Et c'est en tant qu'ancien militant de la CGT que je voulais avoir une pensée particulière pour ceux et celles de mon ancien syndicat qui, venant de voter la reconduction de leur mouvement, d'enchainer une énième nuit de piquet, de laisser passer un autre jour de paie, de subir pressions familiales, professionnelles, sociales (médias, proximités non-choisies), parce que grévistes, et déterminé-e-s à mener leur combat jusqu'au bout, ont pu entendre, lundi soir dernier, monsieur Philippe Martinez, leur secrétaire général, venu sur un plateau d'une station de radio capitaliste (quelle drôle d'idée ! - mais après tout...) pour débattre avec Laurent Berger (quelle autre drôle d'idée ! - pas d'après tout), et (outre être conforme à l'idée que l'on se fait d'un leader syndical sur ce genre de station) déclarer qu'il ne met plus de condition à la reprise du dialogue avec le gouvernement. En clair, qu'il n'exige plus le retrait de la Loi Travail.

A ceux et celles qui se battent, c'est à la "lumière" de ce genre de déclarations que se mesure le mérite que vous avez à vous battre. Voilà les directions syndicales, honte à elles ! Pendant que les bases s'échinent dans un but précis, en l'espèce le retrait de la Loi Travail (un mouvement d'une telle ampleur ne peut avoir pour but le simple amendement d'une loi mais bien de nous en débarrasser), c'est en bons partisans du "dialogue social" que se présentent aux médias (et derrière, aux ménagères un peu ronchon "à cause que la grève") ces directions pour expliquer qu'elles sont prêtes à travailler sur finalement autre chose que ce que demandent leurs bases - et jamais vous ne sentirez ni la honte ni quelque souci de cohérence venir troubler leurs voix ! Qui sait, s'il n'y avait pas eu les occupations des raffineries ou des centrales, ce Martinez serait peut-être en train d'applaudir devant tant d'audace gouvernementale...

Maudites soient verticalité et représentation !

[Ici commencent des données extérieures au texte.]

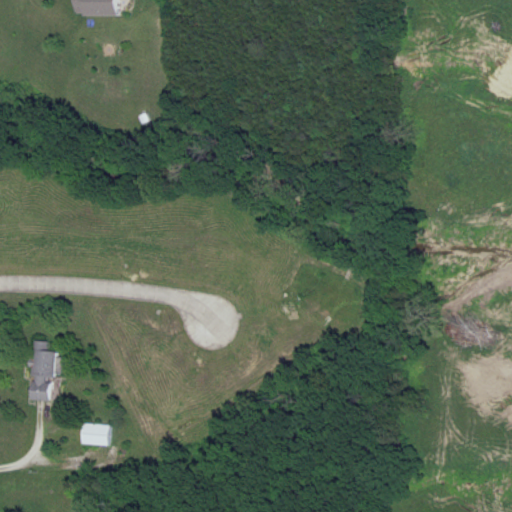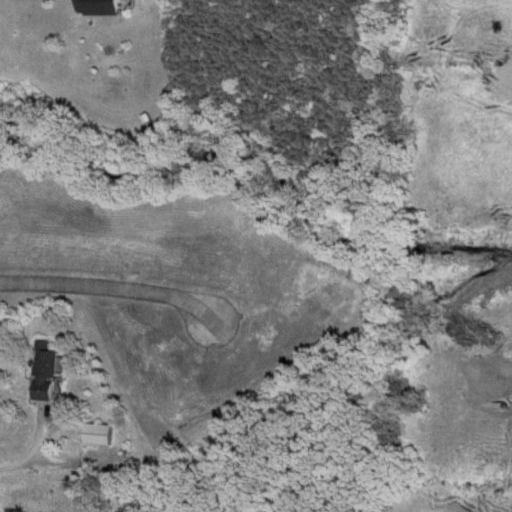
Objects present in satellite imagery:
building: (108, 8)
road: (110, 288)
building: (52, 375)
building: (103, 434)
road: (35, 436)
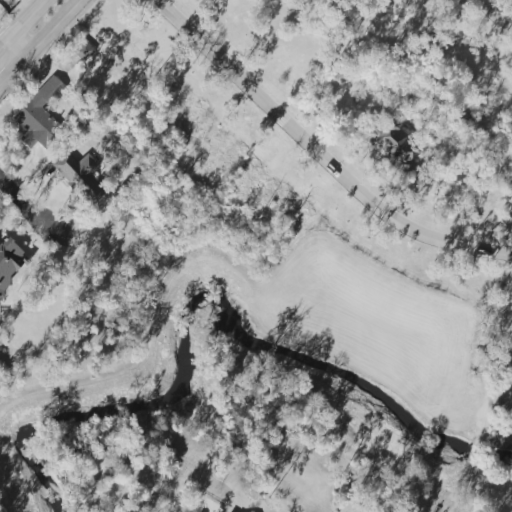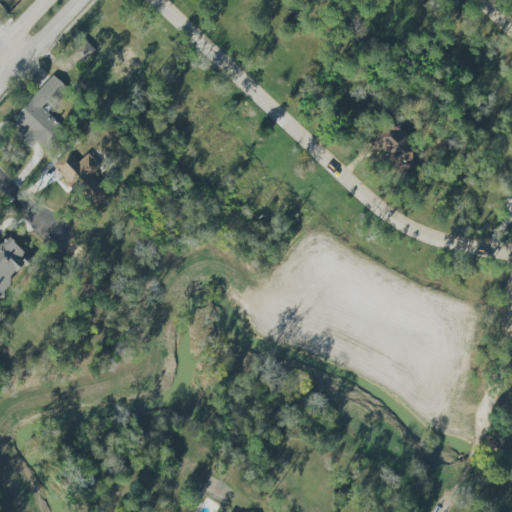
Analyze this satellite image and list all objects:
road: (36, 10)
road: (49, 30)
road: (14, 33)
road: (1, 43)
road: (1, 46)
building: (84, 50)
road: (11, 52)
building: (123, 57)
road: (10, 70)
building: (40, 115)
building: (390, 144)
building: (80, 175)
road: (37, 209)
road: (410, 228)
building: (8, 261)
road: (504, 347)
road: (468, 454)
road: (448, 496)
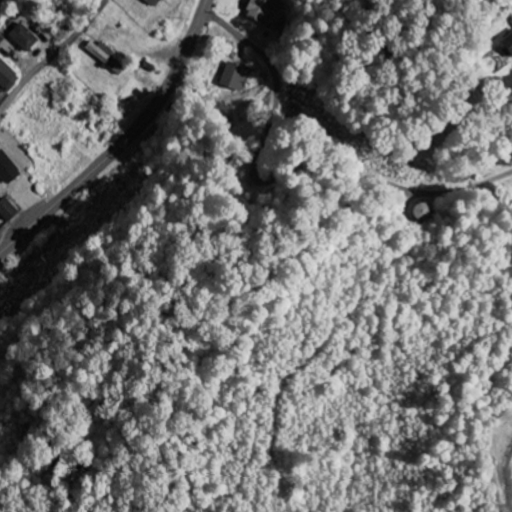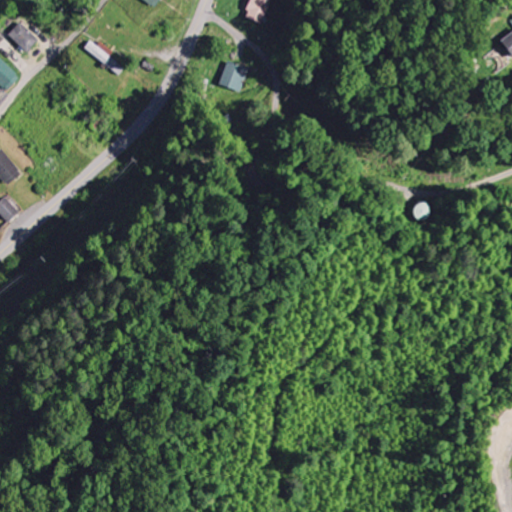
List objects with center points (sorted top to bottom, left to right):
building: (149, 2)
building: (256, 10)
building: (21, 38)
road: (47, 50)
building: (100, 56)
building: (233, 77)
building: (6, 78)
road: (123, 142)
building: (7, 169)
building: (6, 210)
building: (422, 212)
road: (250, 456)
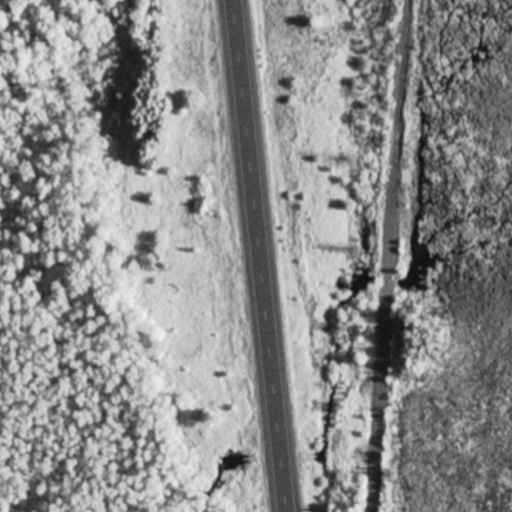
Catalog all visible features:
road: (260, 255)
road: (390, 256)
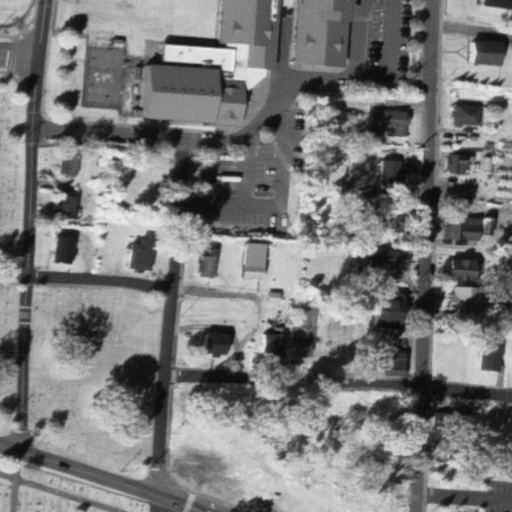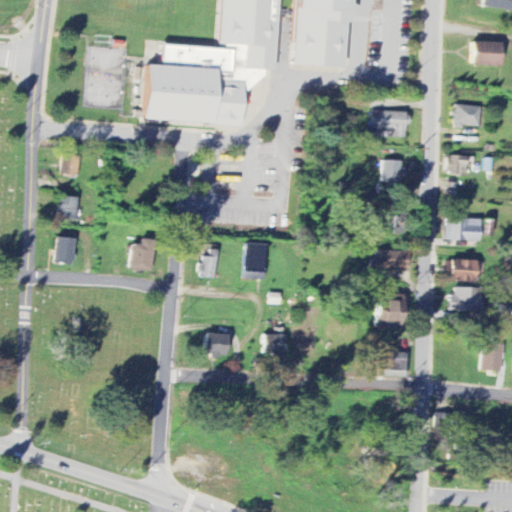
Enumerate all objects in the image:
park: (139, 2)
building: (496, 4)
road: (472, 30)
building: (315, 31)
road: (355, 38)
road: (19, 53)
building: (484, 54)
building: (239, 61)
building: (208, 69)
park: (101, 77)
road: (371, 80)
building: (464, 117)
building: (387, 124)
road: (107, 133)
road: (234, 137)
building: (67, 166)
building: (454, 166)
building: (390, 172)
road: (248, 174)
park: (11, 175)
road: (284, 193)
building: (65, 209)
building: (396, 224)
road: (29, 225)
building: (461, 231)
building: (62, 252)
road: (424, 256)
building: (139, 257)
building: (387, 261)
building: (251, 262)
building: (206, 266)
building: (462, 271)
road: (86, 278)
building: (462, 300)
building: (387, 312)
road: (497, 317)
road: (169, 327)
building: (213, 347)
building: (272, 347)
park: (7, 354)
building: (489, 359)
park: (95, 374)
road: (338, 383)
road: (111, 477)
building: (382, 477)
park: (56, 493)
road: (58, 493)
road: (14, 496)
road: (463, 497)
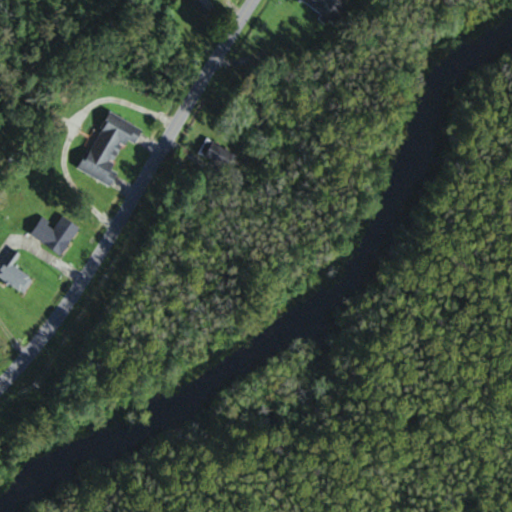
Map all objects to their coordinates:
building: (201, 5)
building: (327, 8)
road: (70, 126)
building: (108, 148)
building: (216, 154)
road: (139, 201)
building: (55, 233)
building: (14, 272)
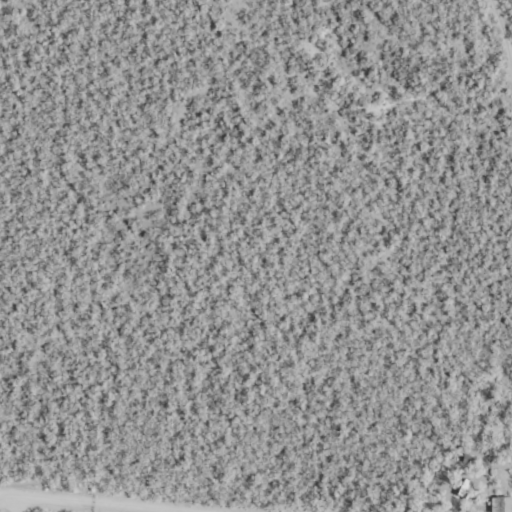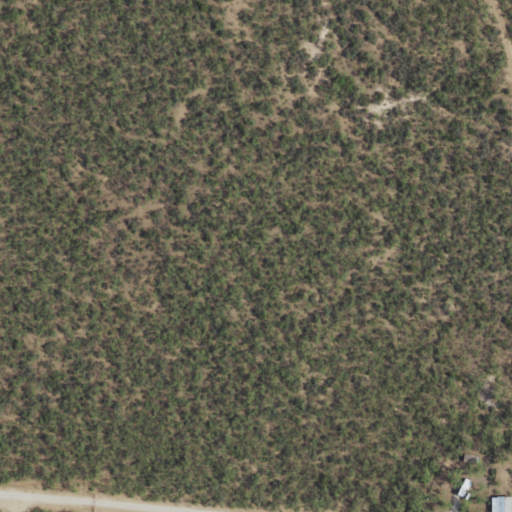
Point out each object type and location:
road: (425, 116)
building: (501, 503)
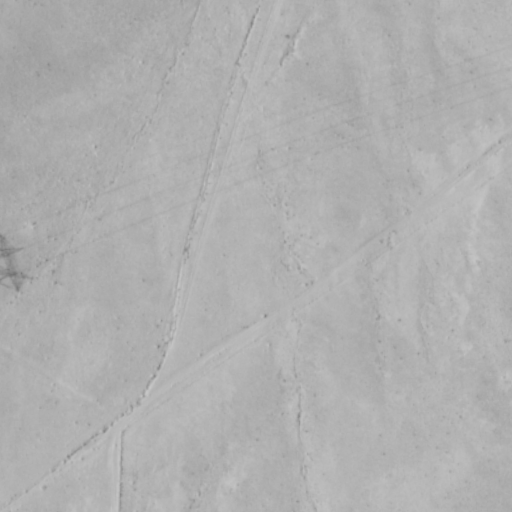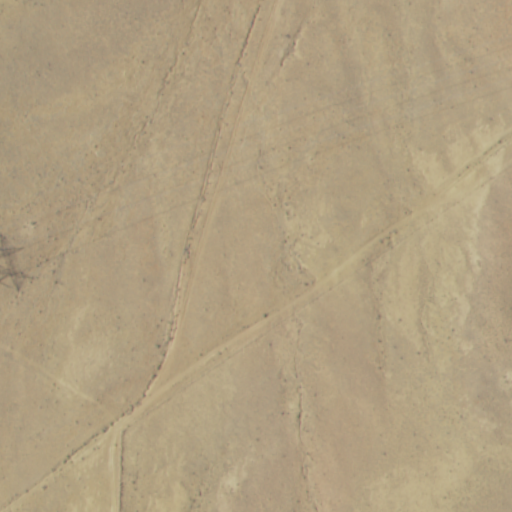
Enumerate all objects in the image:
road: (205, 197)
road: (276, 320)
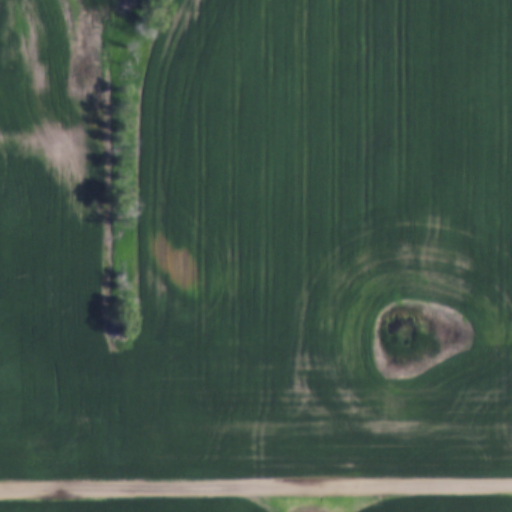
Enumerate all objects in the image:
road: (256, 484)
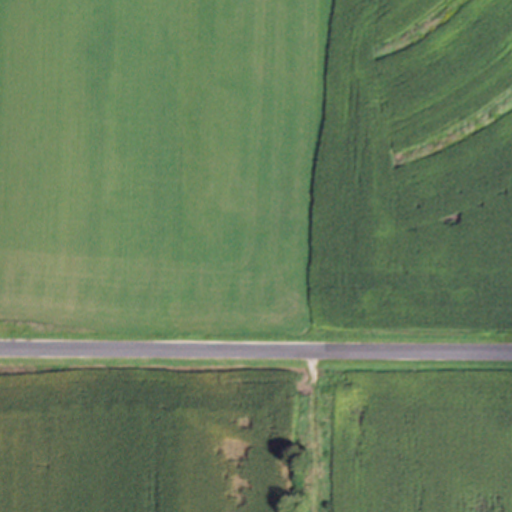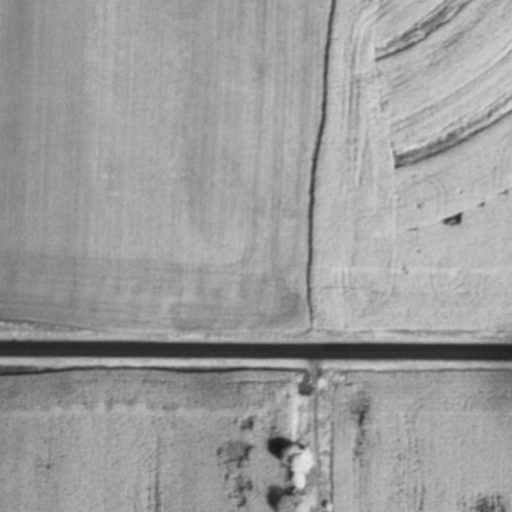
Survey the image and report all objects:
road: (256, 351)
road: (327, 432)
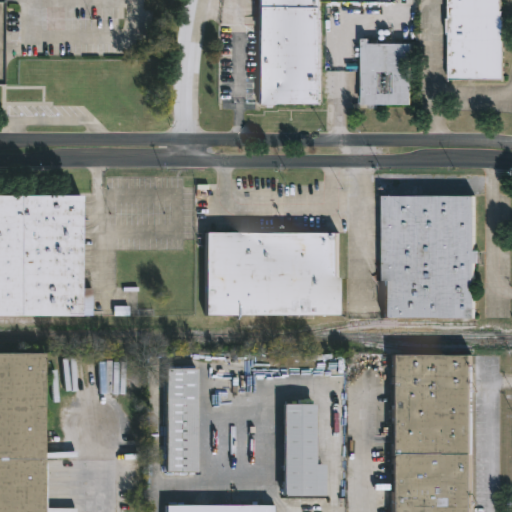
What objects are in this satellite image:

Cette déclaration de Philippe Martinez pourrait être considérée comme malheureuse. Or elle illustre bien le rôle que les directions syndicales entendent jouer de nos jours : les auxiliaires d'un pouvoir économique qui annihile tout autour de lui, le Capital ; les interlocuteurs d'un Etat toujours plus dédié à son rôle de maintien de l'ordre et des peurs, répressif par essence ; les partenaires sociaux de la grande normalité marchande ; en gros incarner au mieux - jouer juste - ce que le pouvoir lui laisse de petit coin de pouvoir.

Si elle ne sont plus plus là pour incarner la colère, mais pour la contenir, c'est de ces directions syndicales et de leurs organisations verticales qu'il faut aussi se débarrasser. Et faire en sorte que l'organisation ne soit plus une affaire d'organisations. Oui, c'est aussi à cette réflexion que le propos était consacré ce soir.


Je voulais aussi dire un mot en mémoire de Clément Méric.

Et puis les rappels de base : la carte d'auditeur - carte d'auditrice, la souscription, et que Radio Libertaire a aussi plein de soutiens qui n'ont pas les moyens de ce type de soutien ; annoncer une exposition consacrée au 1er mai à Publico, la librairie du Monde Libertaire ; annoncer les prochains sujets évoqués à la bibliothèque anarchiste La Discordia ; rappeler que vous retrouvez Y A De La Fumée Dans Le Poste dimanche prochain, que la fumée sera dense ; les "big up" ; donner l'heure à 38... Bref, de la Night !

On parlera d'autre chose la semaine prochaine.